**WORK REQUIRED**. Your task is to repeat the listing exactly.

**EXERCISE MATERIALS**.
#####

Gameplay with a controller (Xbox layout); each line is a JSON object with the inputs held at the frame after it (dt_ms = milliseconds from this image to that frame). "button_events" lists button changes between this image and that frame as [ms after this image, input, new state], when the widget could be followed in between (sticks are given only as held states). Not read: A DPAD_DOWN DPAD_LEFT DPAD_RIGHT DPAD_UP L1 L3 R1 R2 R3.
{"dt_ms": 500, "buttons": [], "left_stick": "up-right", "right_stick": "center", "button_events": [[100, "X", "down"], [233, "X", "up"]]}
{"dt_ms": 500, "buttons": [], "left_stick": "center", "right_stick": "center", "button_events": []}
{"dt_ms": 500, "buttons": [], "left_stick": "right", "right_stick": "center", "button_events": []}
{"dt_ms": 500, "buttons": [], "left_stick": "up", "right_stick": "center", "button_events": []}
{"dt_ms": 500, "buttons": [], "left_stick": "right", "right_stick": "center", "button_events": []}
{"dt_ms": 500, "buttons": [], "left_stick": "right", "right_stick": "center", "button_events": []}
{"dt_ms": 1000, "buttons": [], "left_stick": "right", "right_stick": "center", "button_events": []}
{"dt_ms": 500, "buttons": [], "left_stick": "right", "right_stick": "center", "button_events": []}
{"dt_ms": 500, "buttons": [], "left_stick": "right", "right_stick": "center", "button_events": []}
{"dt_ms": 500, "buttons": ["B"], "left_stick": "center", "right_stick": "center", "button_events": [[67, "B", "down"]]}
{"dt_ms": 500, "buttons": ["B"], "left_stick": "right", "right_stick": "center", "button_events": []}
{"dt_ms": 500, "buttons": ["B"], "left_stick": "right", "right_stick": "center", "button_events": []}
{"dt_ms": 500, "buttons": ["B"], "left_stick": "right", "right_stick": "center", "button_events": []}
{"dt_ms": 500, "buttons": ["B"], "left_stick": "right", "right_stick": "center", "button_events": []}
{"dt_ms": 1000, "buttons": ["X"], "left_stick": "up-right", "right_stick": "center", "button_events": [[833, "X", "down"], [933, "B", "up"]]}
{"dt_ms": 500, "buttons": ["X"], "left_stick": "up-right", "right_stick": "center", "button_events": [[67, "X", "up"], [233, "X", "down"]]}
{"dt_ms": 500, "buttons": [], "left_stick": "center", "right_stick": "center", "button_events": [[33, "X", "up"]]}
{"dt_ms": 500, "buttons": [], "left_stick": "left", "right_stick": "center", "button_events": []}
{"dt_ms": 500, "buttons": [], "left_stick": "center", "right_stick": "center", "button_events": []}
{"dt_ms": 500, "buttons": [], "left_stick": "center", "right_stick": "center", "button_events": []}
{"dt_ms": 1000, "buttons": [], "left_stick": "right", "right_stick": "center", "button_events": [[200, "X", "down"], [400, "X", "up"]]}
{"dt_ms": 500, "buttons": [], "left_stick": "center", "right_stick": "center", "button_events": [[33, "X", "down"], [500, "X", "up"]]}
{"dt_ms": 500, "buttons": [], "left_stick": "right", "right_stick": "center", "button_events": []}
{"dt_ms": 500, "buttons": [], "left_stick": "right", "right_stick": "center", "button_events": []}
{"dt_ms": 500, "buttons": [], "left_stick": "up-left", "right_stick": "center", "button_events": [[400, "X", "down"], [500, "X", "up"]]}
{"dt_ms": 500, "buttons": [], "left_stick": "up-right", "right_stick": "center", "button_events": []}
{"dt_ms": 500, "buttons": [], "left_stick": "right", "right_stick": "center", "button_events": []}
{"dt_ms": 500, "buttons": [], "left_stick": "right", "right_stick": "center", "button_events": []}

#####

**SOLUTION FOR THIS PROBLEM**.
Gameplay with a controller (Xbox layout); each line is a JSON object with the inputs held at the frame after it (dt_ms = milliseconds from this image to that frame). "button_events" lists button changes between this image and that frame as [ms after this image, input, new state], when the widget could be followed in between (sticks are given only as held states). Not read: A DPAD_DOWN DPAD_LEFT DPAD_RIGHT DPAD_UP L1 L3 R1 R2 R3.
{"dt_ms": 500, "buttons": [], "left_stick": "up-right", "right_stick": "center", "button_events": [[100, "X", "down"], [233, "X", "up"]]}
{"dt_ms": 500, "buttons": [], "left_stick": "center", "right_stick": "center", "button_events": []}
{"dt_ms": 500, "buttons": [], "left_stick": "right", "right_stick": "center", "button_events": []}
{"dt_ms": 500, "buttons": [], "left_stick": "up", "right_stick": "center", "button_events": []}
{"dt_ms": 500, "buttons": [], "left_stick": "right", "right_stick": "center", "button_events": []}
{"dt_ms": 500, "buttons": [], "left_stick": "right", "right_stick": "center", "button_events": []}
{"dt_ms": 1000, "buttons": [], "left_stick": "right", "right_stick": "center", "button_events": []}
{"dt_ms": 500, "buttons": [], "left_stick": "right", "right_stick": "center", "button_events": []}
{"dt_ms": 500, "buttons": [], "left_stick": "right", "right_stick": "center", "button_events": []}
{"dt_ms": 500, "buttons": ["B"], "left_stick": "center", "right_stick": "center", "button_events": [[67, "B", "down"]]}
{"dt_ms": 500, "buttons": ["B"], "left_stick": "right", "right_stick": "center", "button_events": []}
{"dt_ms": 500, "buttons": ["B"], "left_stick": "right", "right_stick": "center", "button_events": []}
{"dt_ms": 500, "buttons": ["B"], "left_stick": "right", "right_stick": "center", "button_events": []}
{"dt_ms": 500, "buttons": ["B"], "left_stick": "right", "right_stick": "center", "button_events": []}
{"dt_ms": 1000, "buttons": ["X"], "left_stick": "up-right", "right_stick": "center", "button_events": [[833, "X", "down"], [933, "B", "up"]]}
{"dt_ms": 500, "buttons": ["X"], "left_stick": "up-right", "right_stick": "center", "button_events": [[67, "X", "up"], [233, "X", "down"]]}
{"dt_ms": 500, "buttons": [], "left_stick": "center", "right_stick": "center", "button_events": [[33, "X", "up"]]}
{"dt_ms": 500, "buttons": [], "left_stick": "left", "right_stick": "center", "button_events": []}
{"dt_ms": 500, "buttons": [], "left_stick": "center", "right_stick": "center", "button_events": []}
{"dt_ms": 500, "buttons": [], "left_stick": "center", "right_stick": "center", "button_events": []}
{"dt_ms": 1000, "buttons": [], "left_stick": "right", "right_stick": "center", "button_events": [[200, "X", "down"], [400, "X", "up"]]}
{"dt_ms": 500, "buttons": [], "left_stick": "center", "right_stick": "center", "button_events": [[33, "X", "down"], [500, "X", "up"]]}
{"dt_ms": 500, "buttons": [], "left_stick": "right", "right_stick": "center", "button_events": []}
{"dt_ms": 500, "buttons": [], "left_stick": "right", "right_stick": "center", "button_events": []}
{"dt_ms": 500, "buttons": [], "left_stick": "up-left", "right_stick": "center", "button_events": [[400, "X", "down"], [500, "X", "up"]]}
{"dt_ms": 500, "buttons": [], "left_stick": "up-right", "right_stick": "center", "button_events": []}
{"dt_ms": 500, "buttons": [], "left_stick": "right", "right_stick": "center", "button_events": []}
{"dt_ms": 500, "buttons": [], "left_stick": "right", "right_stick": "center", "button_events": []}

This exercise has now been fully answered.